[[ Input material open ]]

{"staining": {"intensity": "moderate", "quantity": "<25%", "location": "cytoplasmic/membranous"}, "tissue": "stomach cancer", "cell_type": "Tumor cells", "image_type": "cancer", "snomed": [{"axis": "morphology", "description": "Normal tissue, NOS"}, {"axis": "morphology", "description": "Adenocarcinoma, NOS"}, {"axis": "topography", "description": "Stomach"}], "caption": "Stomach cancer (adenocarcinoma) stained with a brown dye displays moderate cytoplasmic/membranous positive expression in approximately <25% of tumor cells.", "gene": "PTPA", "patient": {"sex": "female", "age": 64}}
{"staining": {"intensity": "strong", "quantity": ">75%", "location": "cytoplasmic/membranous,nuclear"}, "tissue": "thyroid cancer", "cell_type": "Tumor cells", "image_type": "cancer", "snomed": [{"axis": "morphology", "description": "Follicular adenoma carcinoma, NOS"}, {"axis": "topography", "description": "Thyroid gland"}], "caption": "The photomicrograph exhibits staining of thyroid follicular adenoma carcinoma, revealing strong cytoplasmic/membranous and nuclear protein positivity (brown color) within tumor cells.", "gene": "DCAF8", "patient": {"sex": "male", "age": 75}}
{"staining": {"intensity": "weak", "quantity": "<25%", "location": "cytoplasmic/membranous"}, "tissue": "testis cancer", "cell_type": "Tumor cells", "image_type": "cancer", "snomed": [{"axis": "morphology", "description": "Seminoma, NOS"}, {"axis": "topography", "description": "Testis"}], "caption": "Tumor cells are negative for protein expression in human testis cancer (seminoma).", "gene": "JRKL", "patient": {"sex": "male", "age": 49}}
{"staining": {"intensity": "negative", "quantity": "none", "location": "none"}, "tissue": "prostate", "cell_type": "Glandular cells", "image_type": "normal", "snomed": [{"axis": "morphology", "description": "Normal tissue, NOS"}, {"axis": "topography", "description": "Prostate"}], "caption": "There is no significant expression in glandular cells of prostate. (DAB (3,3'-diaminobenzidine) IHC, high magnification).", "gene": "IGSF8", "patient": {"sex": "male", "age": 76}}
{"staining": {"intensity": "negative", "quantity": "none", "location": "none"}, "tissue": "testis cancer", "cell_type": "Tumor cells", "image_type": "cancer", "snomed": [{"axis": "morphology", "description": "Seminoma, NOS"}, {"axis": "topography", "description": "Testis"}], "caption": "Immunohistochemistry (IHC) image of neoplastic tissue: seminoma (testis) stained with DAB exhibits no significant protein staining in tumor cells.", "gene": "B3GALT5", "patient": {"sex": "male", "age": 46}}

[[ Input material closed ]]

Requirement:
The lines above need to be restated word for word, all of them.

Solution to this task:
{"staining": {"intensity": "moderate", "quantity": "<25%", "location": "cytoplasmic/membranous"}, "tissue": "stomach cancer", "cell_type": "Tumor cells", "image_type": "cancer", "snomed": [{"axis": "morphology", "description": "Normal tissue, NOS"}, {"axis": "morphology", "description": "Adenocarcinoma, NOS"}, {"axis": "topography", "description": "Stomach"}], "caption": "Stomach cancer (adenocarcinoma) stained with a brown dye displays moderate cytoplasmic/membranous positive expression in approximately <25% of tumor cells.", "gene": "PTPA", "patient": {"sex": "female", "age": 64}}
{"staining": {"intensity": "strong", "quantity": ">75%", "location": "cytoplasmic/membranous,nuclear"}, "tissue": "thyroid cancer", "cell_type": "Tumor cells", "image_type": "cancer", "snomed": [{"axis": "morphology", "description": "Follicular adenoma carcinoma, NOS"}, {"axis": "topography", "description": "Thyroid gland"}], "caption": "The photomicrograph exhibits staining of thyroid follicular adenoma carcinoma, revealing strong cytoplasmic/membranous and nuclear protein positivity (brown color) within tumor cells.", "gene": "DCAF8", "patient": {"sex": "male", "age": 75}}
{"staining": {"intensity": "weak", "quantity": "<25%", "location": "cytoplasmic/membranous"}, "tissue": "testis cancer", "cell_type": "Tumor cells", "image_type": "cancer", "snomed": [{"axis": "morphology", "description": "Seminoma, NOS"}, {"axis": "topography", "description": "Testis"}], "caption": "Tumor cells are negative for protein expression in human testis cancer (seminoma).", "gene": "JRKL", "patient": {"sex": "male", "age": 49}}
{"staining": {"intensity": "negative", "quantity": "none", "location": "none"}, "tissue": "prostate", "cell_type": "Glandular cells", "image_type": "normal", "snomed": [{"axis": "morphology", "description": "Normal tissue, NOS"}, {"axis": "topography", "description": "Prostate"}], "caption": "There is no significant expression in glandular cells of prostate. (DAB (3,3'-diaminobenzidine) IHC, high magnification).", "gene": "IGSF8", "patient": {"sex": "male", "age": 76}}
{"staining": {"intensity": "negative", "quantity": "none", "location": "none"}, "tissue": "testis cancer", "cell_type": "Tumor cells", "image_type": "cancer", "snomed": [{"axis": "morphology", "description": "Seminoma, NOS"}, {"axis": "topography", "description": "Testis"}], "caption": "Immunohistochemistry (IHC) image of neoplastic tissue: seminoma (testis) stained with DAB exhibits no significant protein staining in tumor cells.", "gene": "B3GALT5", "patient": {"sex": "male", "age": 46}}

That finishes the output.